THHN Vs THWN vs THWN-2 Wires: What Is THWN Wire Anyway?

When it comes to wires, there is quite a lot of confusion. Especially regarding the acronyms. Case and point: What is a THWN wire? What is the difference between THHN and THWN wire? Let’s address both of these questions to get a little clearer vision about wires.

THWN stands for Thermoplastic Heat and Water-resistant Nylon-coated wire. Basically, THWN wire is a wire that can be used in high heat situations (up to 75°C or 167°F) and in both dry and wet conditions. This wire is insulated by thermoplastic wrap and is additionally coated with nylon to give it high heat and water resistance.

In conjunction with the THWN wire, you might have also heard about the THWN-2 wire. This is basically a THWN wire with extra heat protection and it can be used in very high heat situations (up to 90°C or 194°F).

So, what’s the difference between THHN and THWN wires?

Let’s look at what THHN wire is as well:

THHN stands for Thermoplastic High Heat resistant Nylon-coated wire. The key here is high heat resistance; THNN has the same high heat resistance as THWN-2 wire (up to 90°C or 194°F). In fact, it has a higher heat resistance than the THWN wire. Unlike THWN and THWN-2 wires, the THHN wire cannot be used in wet conditions.

That ‘W’ that is present in the THWN and THWN-2 wires is not found in THHN wire because THHN wire doesn’t have water (W) resistance.

In many cases, all three wires – THWN, THWN-2, and THHN – are used for connecting branch circuits and electric appliances.

When To Use THWN, THWN-2, Or THHN Wires?

Now that we know the difference between THWN vs THHN vs THWN-2 wires, we can easily see when it’s best to use one of these wires.
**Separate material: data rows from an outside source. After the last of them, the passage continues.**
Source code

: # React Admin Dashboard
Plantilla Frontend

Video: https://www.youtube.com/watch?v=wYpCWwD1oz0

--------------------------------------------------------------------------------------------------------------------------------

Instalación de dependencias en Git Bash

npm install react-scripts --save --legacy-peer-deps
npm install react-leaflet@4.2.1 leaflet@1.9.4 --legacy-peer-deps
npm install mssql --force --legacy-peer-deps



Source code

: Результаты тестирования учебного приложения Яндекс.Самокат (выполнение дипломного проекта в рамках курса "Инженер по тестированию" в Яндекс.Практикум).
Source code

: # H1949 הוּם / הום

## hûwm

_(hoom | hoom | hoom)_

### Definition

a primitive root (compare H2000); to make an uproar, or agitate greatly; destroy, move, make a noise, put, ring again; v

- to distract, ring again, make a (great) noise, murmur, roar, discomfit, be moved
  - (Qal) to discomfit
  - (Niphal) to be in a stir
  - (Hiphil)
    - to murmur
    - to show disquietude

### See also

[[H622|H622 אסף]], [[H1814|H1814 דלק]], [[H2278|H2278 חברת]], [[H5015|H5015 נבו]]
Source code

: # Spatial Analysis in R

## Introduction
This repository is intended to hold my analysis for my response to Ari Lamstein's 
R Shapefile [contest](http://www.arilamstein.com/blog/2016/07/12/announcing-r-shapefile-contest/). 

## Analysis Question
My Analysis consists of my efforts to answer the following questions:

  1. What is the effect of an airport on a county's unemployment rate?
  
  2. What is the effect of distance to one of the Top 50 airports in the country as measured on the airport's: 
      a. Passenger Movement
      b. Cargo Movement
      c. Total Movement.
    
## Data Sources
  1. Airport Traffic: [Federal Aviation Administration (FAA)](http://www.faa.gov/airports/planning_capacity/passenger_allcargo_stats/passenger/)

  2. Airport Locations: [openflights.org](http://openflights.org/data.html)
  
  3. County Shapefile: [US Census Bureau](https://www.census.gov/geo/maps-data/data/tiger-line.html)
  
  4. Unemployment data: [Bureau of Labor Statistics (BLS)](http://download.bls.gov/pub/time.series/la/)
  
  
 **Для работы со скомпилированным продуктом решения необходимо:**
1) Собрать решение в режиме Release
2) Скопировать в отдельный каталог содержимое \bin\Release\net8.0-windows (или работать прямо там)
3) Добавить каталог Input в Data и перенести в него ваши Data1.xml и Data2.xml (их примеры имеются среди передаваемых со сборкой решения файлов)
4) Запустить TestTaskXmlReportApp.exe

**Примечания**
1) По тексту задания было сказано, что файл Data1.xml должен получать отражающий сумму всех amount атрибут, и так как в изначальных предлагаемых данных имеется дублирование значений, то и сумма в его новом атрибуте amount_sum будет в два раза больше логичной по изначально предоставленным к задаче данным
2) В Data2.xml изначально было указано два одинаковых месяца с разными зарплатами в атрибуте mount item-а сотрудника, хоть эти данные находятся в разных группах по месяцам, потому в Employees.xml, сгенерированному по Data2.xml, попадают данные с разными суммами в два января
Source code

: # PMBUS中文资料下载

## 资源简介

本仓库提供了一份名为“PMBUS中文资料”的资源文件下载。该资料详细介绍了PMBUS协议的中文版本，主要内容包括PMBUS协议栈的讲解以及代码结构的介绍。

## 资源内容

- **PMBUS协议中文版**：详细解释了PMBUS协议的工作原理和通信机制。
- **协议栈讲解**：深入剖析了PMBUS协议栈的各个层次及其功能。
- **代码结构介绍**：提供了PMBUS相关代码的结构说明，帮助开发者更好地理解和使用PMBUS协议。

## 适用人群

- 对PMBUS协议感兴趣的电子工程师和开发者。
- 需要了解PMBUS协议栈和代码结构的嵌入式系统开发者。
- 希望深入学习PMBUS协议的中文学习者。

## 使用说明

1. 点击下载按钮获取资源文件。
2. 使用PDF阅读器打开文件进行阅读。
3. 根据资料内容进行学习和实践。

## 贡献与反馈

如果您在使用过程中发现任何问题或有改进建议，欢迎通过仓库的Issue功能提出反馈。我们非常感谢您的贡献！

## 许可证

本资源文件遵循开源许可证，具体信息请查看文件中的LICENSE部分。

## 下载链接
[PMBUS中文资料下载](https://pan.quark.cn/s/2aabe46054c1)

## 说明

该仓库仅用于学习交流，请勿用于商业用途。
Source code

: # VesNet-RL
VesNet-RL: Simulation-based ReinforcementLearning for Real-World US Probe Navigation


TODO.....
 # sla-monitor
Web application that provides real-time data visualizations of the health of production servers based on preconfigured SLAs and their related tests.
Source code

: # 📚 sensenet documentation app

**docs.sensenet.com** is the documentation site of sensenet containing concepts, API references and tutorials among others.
Namely, it all comes down to what kind of conditions we have regarding heat (temperature) and moisture (humidity levels).

Let’s cover the high heat situation first:

1. High Heat Situations (Above 75°C or 167°F)

If you expect the heat to be below 75°C or 167°F, you can use any of these wires. In high heat situations, however, you would do much better going with high heat wires like THHN or THWN-2. Both of them have high heat resistance and can function adequately in temperatures us to 90°C or 194°F.

2. High Humidity Situations

When working in a wet environment, you can’t use THHN wire because it doesn’t have wet resistance.

Your choices are THWN and THWN-2 wires. In most cases, we just go with THWN wire for wet conditions since it’s cheaper than THWN-2 wire.

3. High Heat + High Humidity Situations

This is the most extreme case. Example: In the summer, both heat and humidity levels rise. If you live in Florida, you should have wires that are both heat and water-resistant.

Therefore, the THHN wire is not suitable for such conditions; no ‘W’ in the abbreviation means no water resistance.

You could potentially use the THWN wire since it is water-resistant if the temperatures are not too severe. THWN is a heat resistance wire but to a point (up to 75°C or 167°F)

The best choice among THWN vs THHN vs THWN-2 is the THWN-2 wire. It has both water resistance and high heat resistance.

All in all, if you are ever in doubt, use the THWN-2 wire. It might be a bit more pricy but it has both superb qualities of the other two wires:

  • High heat resistance like THHN wire.
  • Water resistance like THWN wire.

Hopefully, now the understanding behind this wire abbreviations and their characteristics (with uses) is a bit clearer.